**TEXT EXTRACT:**

AICGS Asks: What is Angela Merkel’s Impact on United Germany?
Leibniz University Hannover
Christiane Lemke is Professor of Political Science and Director of International Relations and European Studies in the Institute of Political Science at Leibniz University Hannover and a Visiting Professor of Political Science at UNC Chapel Hill 2021. From 2010-14, she held the Max Weber Chair at New York University. Professor Lemke received her Ph.D. from the Faculty of Philosophy and Social Sciences at the Free University in Berlin and went on to earn her Habilitation Venia legendi in Political Science from the same institution. Professor Lemke has been a visiting scholar at a number of US institutions over the years as she has maintained her permanent faculty positions in Germany. She has taught courses at UNC-Chapel Hill, Stanford University, Harvard University, and Suffolk University. In addition while on a leave from the University of Hannover from 2006 to 2007, Professor Lemke served as the Director of State Parliament, Lower Saxony.
David Patton is Joanne Toor Cummings '50 Professor of Government and International Relations at Connecticut College, where he teaches classes on comparative politics, contemporary Europe, the European Union, nationalism and ethnic conflict, German politics, Green parties, and the Cold War.
In his research, he focuses on German party politics, political regionalism, and German foreign policy. In Out of the East: From PDS to Left Party in Unified Germany (Albany, NY: SUNY Press, 2011), Patton chronicles how the Party of Democratic Socialism (PDS), as successor to the discredited Communist party of East Germany, first became a successful regional party and then an increasingly influential national force. In Cold War Politics in Postwar Germany (New York: St. Martin's Press, 1999), he explores the relationship between the Cold War and "chancellor democracy" in the Federal Republic of Germany.
Patton’s publications include “The Alternative for Germany’s radicalization in historical-comparative perspective,” Journal of Contemporary Central and Eastern Europe 25:2 (2017). In “Monday, Monday: Eastern German Protest Movements and German Party Politics since 1989,” German Politics 26:4 (2017), he explores the conditions under which eastern social movements recast political parties in the Federal Republic. He sheds light on past U.S.-German relations in “Navigating Choppy Waters: US-German Relations during the Last Decade of the Cold War,” which was published in Reagan and the World: Leadership and National Security, 1981–1989, Bradley Lynn Coleman and Kyle Longley, eds. (Lexington: University Press of Kentucky, 2017).
As a U.S. Fulbright Scholar, Patton conducted research and taught at Europa-University Viadrina in Frankfurt (Oder), Germany in spring/summer 2014. He was a fellow at the Berlin Program for Advanced German and European Studies and received a research grant from the Friedrich Ebert Foundation. In addition, he has been a visiting scholar at the Minda de Gunzburg Center for European Studies at Harvard University and a visiting researcher at the Berlin Social Science Center.
Wake Forest University
Helga A. Welsh is Professor of Politics and International Affairs at Wake Forest University. Her publications have focused on the history and politics of the former East Germany, German unification, transitional justice, the reform of higher education in Germany, and democratization processes in Central and Eastern Europe. She has published a book on denazification in the former East Germany and co-edited a book on German unification. Her most recent book (co-authored with Christiane Lemke) is Germany Today. German Politics and Policies in a Changing World (Rowman and Littlefield, 2018). Her articles have appeared in journals such as Comparative Politics, European Journal of Education, Europe-Asia Studies, German Politics, German Politics and Society, and West European Politics. She is one of the editors of “German History in Documents and Images,” a project administered by the German Historical Institute in Washington, DC. She served as co-editor of German Politics from 2014-2018.

**REQUIRED WORK:**
(1) Echo the passage of the AICGS scholar biographies from "Patton’s publications include" up to and including "of Kentucky, 2017).".
(2) Decide whether each statement agrees with the AICGS scholar biographies, answering yes or no and quoting the words that settle it. (a) Christiane Lemke held the Max Weber Chair at New York University from 2010 to 2014. (b) David Patton's Fulbright research and teaching took place at Harvard University. (c) Helga A. Welsh co-authored Germany Today with David Patton.
(3) Pick up the AICGS scholar biographies where they stop and keep writing.
The records come from a different source than the biographies.

**ENTRIES SHOWN:**
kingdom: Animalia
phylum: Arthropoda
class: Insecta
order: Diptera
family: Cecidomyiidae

--

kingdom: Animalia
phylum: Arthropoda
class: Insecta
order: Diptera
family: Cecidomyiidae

**PER-TASK ANSWERS:**
(1)
Patton’s publications include “The Alternative for Germany’s radicalization in historical-comparative perspective,” Journal of Contemporary Central and Eastern Europe 25:2 (2017). In “Monday, Monday: Eastern German Protest Movements and German Party Politics since 1989,” German Politics 26:4 (2017), he explores the conditions under which eastern social movements recast political parties in the Federal Republic. He sheds light on past U.S.-German relations in “Navigating Choppy Waters: US-German Relations during the Last Decade of the Cold War,” which was published in Reagan and the World: Leadership and National Security, 1981–1989, Bradley Lynn Coleman and Kyle Longley, eds. (Lexington: University Press of Kentucky, 2017).

(2)
(a) Yes: "From 2010-14, she held the Max Weber Chair at New York University."
(b) No: "As a U.S. Fulbright Scholar, Patton conducted research and taught at Europa-University Viadrina in Frankfurt (Oder), Germany in spring/summer 2014."
(c) No: "Her most recent book (co-authored with Christiane Lemke) is Germany Today."

(3)
The George Washington University
Hope M. Harrison is Professor of History and International Affairs at The George Washington University. She is the author of 2 books about the Berlin Wall: After the Berlin Wall: Memory and the Making of the New Germany, 1989 to the Present (Cambridge University Press, 2019) and Driving the Soviet up the Wall: Soviet-East German Relations, 1953-1961 (Princeton University Press, 2003).
Texas Woman's University
Jonathan Olsen is Professor and Chair of the Department of History and Political Science at Texas Woman's University. He is the author of four books and has written widely on a variety of political parties in Germany, including the Linke, in such journals as German Politics and Society and German Politics.
University of North Carolina
Konrad Jarausch is Lurcy Professor of European Civilization at the University of North Carolina, Chapel Hill.
AICGS Asks: What is Chancellor Merkel’s legacy for united Germany?
Hope M. Harrison
The George Washington University
Just as many American Blacks did not feel President Barack Obama advanced their cause as much as they had hoped, so many eastern Germans likely feel the same way about Chancellor Angela Merkel, who grew up in East Germany. Indeed, in many ways, eastern Germans feel the country is more divided in 2021 than it was when Merkel took office in 2005. Her openness to refugees from Syria, Iraq, and elsewhere in 2015 resulted in the pivoting of the Alternative for Germany party (AfD) into a far-right, anti-immigrant party that gained a stronghold in the east. Putting itself forward as the voice of the downtrodden east, the AfD garnered roughly one-quarter of the votes in parts of the east in the 2017 and 2021 federal elections and in three eastern state elections in 2019.
Although much has improved in the east with regard to income levels, life expectancy, pollution, and infrastructure, significant parts of the population feel left behind and invisible to policymakers. Wages are on average 17 percent lower in the east; no major German companies have their headquarters in the east; and the German political, cultural, media, and financial elite are predominantly from the west. In recent years, Merkel and others have admitted they underestimated the challenges felt by those in the east since unification and that more must be done to promote east-west dialogue and an inner sense of unity.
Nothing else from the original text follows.